Adaptive Functioning on the Borderlands of the Autism Spectrum

Thursday, May 17, 2012
Sheraton Hall (Sheraton Centre Toronto)
3:00 PM
R. Varrall1, D. H. H. Skuse2 and W. Mandy3, (1)Great Ormond Street Hospital, London, United Kingdom, (2)Behavioural and Brain Sciences, Institute of Child Health, University College London, London, United Kingdom, (3)University College London, London, United Kingdom
Background: Autism spectrum disorders (ASDs) are considered to be dimensional, sitting at the extreme end of a continuum that extends throughout the general population. As such, there are individuals with elevated autistic traits who do not meet criteria for an ASD. It is likely that, under current proposals for ASD in DSM-5, the diagnostic threshold will be raised, thus excluding from the autism spectrum some individuals who currently meet criteria for Asperger’s syndrome and pervasive developmental disorder not otherwise specified (PDD-NOS). This raises the question of where the threshold for ASD diagnosis should be set. One approach to evaluating the validity and utility of a diagnostic threshold is to test how well it captures people with high levels of functional impairment and excludes individuals who are not seriously functionally impaired.

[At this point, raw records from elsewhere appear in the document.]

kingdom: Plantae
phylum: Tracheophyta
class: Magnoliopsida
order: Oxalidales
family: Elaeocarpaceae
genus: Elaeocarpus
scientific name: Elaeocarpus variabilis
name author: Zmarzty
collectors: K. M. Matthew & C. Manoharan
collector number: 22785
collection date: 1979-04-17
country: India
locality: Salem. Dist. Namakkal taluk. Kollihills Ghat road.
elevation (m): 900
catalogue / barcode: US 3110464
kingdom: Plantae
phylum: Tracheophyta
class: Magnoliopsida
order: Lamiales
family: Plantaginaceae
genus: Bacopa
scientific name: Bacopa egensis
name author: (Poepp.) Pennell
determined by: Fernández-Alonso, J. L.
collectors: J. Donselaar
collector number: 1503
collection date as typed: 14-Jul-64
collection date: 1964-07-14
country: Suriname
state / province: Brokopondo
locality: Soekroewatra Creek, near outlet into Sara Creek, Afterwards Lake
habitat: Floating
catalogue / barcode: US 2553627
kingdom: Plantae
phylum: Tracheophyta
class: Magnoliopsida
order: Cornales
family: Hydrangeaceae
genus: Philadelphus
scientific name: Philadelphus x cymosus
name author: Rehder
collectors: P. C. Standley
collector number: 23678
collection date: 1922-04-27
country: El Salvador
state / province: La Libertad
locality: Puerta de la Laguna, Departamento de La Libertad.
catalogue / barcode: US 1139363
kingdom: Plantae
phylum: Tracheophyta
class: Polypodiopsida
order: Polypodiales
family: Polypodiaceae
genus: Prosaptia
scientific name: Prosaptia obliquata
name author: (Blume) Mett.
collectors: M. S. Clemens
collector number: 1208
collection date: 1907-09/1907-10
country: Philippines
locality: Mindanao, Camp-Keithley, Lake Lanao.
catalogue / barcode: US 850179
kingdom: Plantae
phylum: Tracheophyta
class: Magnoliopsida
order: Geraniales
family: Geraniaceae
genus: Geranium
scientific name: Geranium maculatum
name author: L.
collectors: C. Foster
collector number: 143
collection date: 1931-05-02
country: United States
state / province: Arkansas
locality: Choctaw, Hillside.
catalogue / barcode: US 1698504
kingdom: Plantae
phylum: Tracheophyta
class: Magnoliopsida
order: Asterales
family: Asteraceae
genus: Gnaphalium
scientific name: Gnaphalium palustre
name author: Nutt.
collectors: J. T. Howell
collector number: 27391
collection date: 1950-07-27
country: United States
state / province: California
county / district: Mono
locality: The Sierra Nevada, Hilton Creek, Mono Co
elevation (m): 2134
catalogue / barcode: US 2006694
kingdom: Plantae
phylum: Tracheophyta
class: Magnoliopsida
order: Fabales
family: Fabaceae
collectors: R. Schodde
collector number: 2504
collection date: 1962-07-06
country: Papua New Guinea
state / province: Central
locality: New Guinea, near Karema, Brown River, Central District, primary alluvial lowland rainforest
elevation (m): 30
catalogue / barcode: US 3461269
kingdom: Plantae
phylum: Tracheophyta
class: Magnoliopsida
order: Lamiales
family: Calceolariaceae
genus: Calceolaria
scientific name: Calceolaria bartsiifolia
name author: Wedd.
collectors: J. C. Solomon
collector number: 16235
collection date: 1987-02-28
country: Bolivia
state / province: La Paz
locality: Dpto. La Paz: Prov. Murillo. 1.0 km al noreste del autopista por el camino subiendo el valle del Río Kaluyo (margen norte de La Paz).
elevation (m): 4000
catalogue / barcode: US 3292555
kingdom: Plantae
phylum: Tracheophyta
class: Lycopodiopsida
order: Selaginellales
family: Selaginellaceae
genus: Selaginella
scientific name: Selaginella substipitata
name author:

Objectives: To investigate levels of adaptive functioning across the range of autistic presentations, to test how well current diagnostic thresholds distinguish between individuals with and without clinically severe levels of adaptive dysfunction.

Methods: Seventy-two young people (mean age = 11.03 years), referred for assessment at a specialist autism spectrum disorder (ASD) clinic were administered the Vinelands Adaptive Behaviour Scales (VABS); the parent-report 3Di; the Autism Diagnostic Observation Schedule (ADOS); Wechsler intelligence tests; and the Repetitive Behaviour Scale-Revised. Participants were classified according to DSM-IV-TR diagnosis, and those below threshold were included if they met AGRE criteria for ‘broad spectrum’ difficulties. Initially these groups were compared on measures of adaptive function. Correlational and regression models were then used to investigate relationships between IQ, autistic symptomatology and adaptive functioning.

Results: Adaptive functioning was impaired for the great majority of participants (88.9% scored within the VABS ‘low’ and ‘moderately low’ range). The proportion of children with impaired adaptive function did not differ significantly (p>.43) in individuals with autism (100% with impaired adaptive function), Asperger’s syndrome (89%), PDD-NOS (84%) and sub-threshold autistic traits (92%). Individuals with sub-threshold, ‘broad spectrum’ autistic difficulties experienced adaptive function difficulties that were as severe as those with autism. In regression models, only IQ and reciprocal social interaction impairments were predictive of adaptive functioning difficulties in this clinical sample.

Conclusions: Young people presenting at a social-communication clinic with partial and sub-threshold autistic presentations show significant and severe adaptive functioning difficulties. These are as severe and widespread as disabilities found in children with full PDD diagnoses, namely Autism and Asperger’s syndrome. This suggests that current diagnostic thresholds may be set too high to adequately capture all individuals whose autistic traits engender significant disability. Furthermore, plans to make ASD diagnosis more stringent in DSM-5 are likely to exclude children with clinically significant autistic difficulties from the support and treatment that comes with an ASD diagnosis.